Kiranya ikatan solidaritas universal yang dikemukakan Peukert di atas termasuk dalam lingkup dunia kehidupan (lebenswelt). Ikatan solidaritas ini turut membangun dunia makna yang dihayati oleh masyarakat. Ikatan solidaritas ini justru kelihatan semakin penting di tengah arus penjajahan sistem terhadap dunia kehidupan.
Untuk itu, peran agama beserta nilai-nilainya sangat diharapkan. Salah satu nilai yang diangkat Peukert di sini adalah solidaritas anamnestis (solidaritas yang mencakup juga generasi-generasi terdahulu, di mana kita berhutang, karena kita menikmati kemungkinan-kemungkinan hidup yang mereka usahakan). Nilai solidaritas ini jika dihayati pastilah akan memperkuat dunia kehidupan masyarakat. Kategori solidaritas ini juga dapat mengatasi kekurangan kategori konsensus.

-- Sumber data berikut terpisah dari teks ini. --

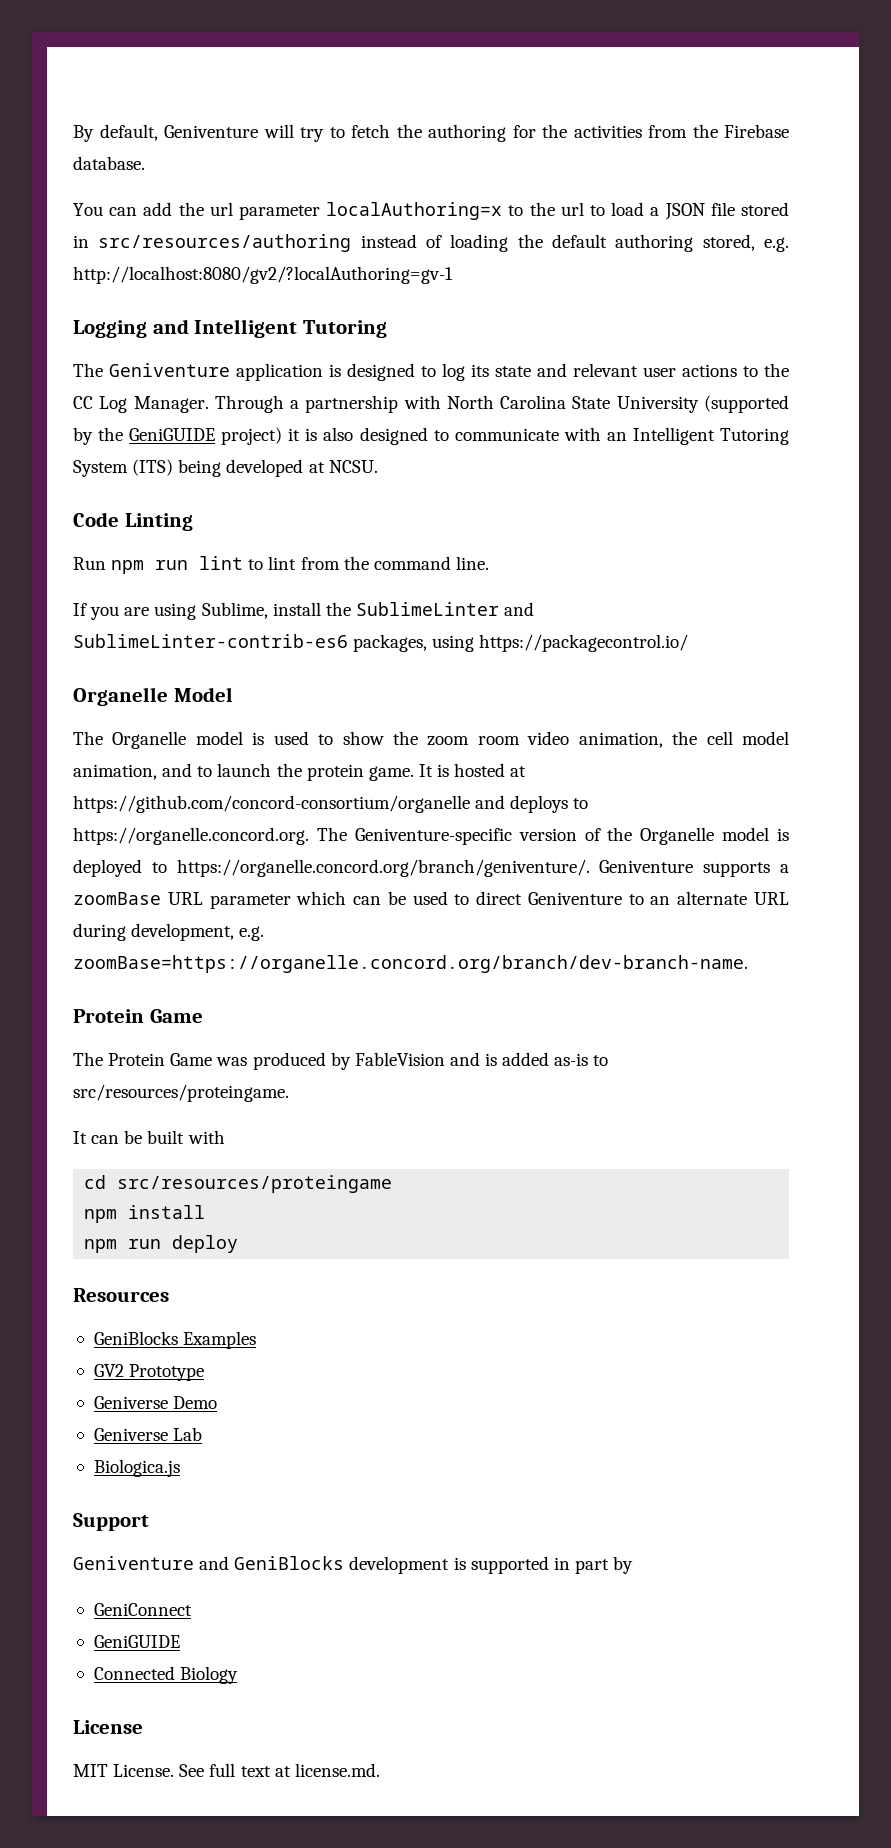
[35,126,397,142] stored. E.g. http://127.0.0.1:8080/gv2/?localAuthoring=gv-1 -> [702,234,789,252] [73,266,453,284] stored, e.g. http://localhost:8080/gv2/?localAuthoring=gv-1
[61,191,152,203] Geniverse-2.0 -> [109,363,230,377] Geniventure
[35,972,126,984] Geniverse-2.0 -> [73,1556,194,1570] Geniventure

Hal ini dikarenakan para korban atau musuh-musuh yang tak mau diajak berkompromi, pasti sulit diajak berwacana untuk mencapai konsensus. Konsensus bagi mereka, akan tetap dianggap sebagai kelanjutan dari dominasi pihak yang lebih kuat. Menurut Sobrino, akar solidaritas itu real dan efektif dalam sejarah, karena zaman kita ditandai oleh banyak korban yang dilucuti kehidupannya.
Memang cukup sulit membuat wacana yang betul-betul bebas dominasi. Kita bisa melihat sendiri bagaimana sulitnya mendamaikan Israel-Palestina, Irak-Amerika, GAM-NKRI. Meja perundingan diplomatis sebagai arena pencapaian konsensus tak jarang merupakan awal mula dari konflik-konflik baru. Dalam hal ini, solidaritas justru lebih mampu menjawab persoalan. Solidaritas akan lebih berbicara karena solidaritas bisa merangkul “musuh-musuh” itu sebagai mitra yang setara dan semartabat. Maka, di satu pihak tindakan komunikatif menjadi dasar bagi teologi untuk memperbarui diri. Namun di pihak lain, hanya teologi yang dapat mengatasi kekurangan mendasar dalam tindakan komunikatif. Tanpa teologi, tindakan komunikatif mengalami jalan buntu. Sebaliknya tanpa tindakan komunikatif, teologi tidak bisa dikembangkan secara mencukupi. Dkl: terdapat suatu hubungan dialektis antara teologi dan teori tindakan komunikatif.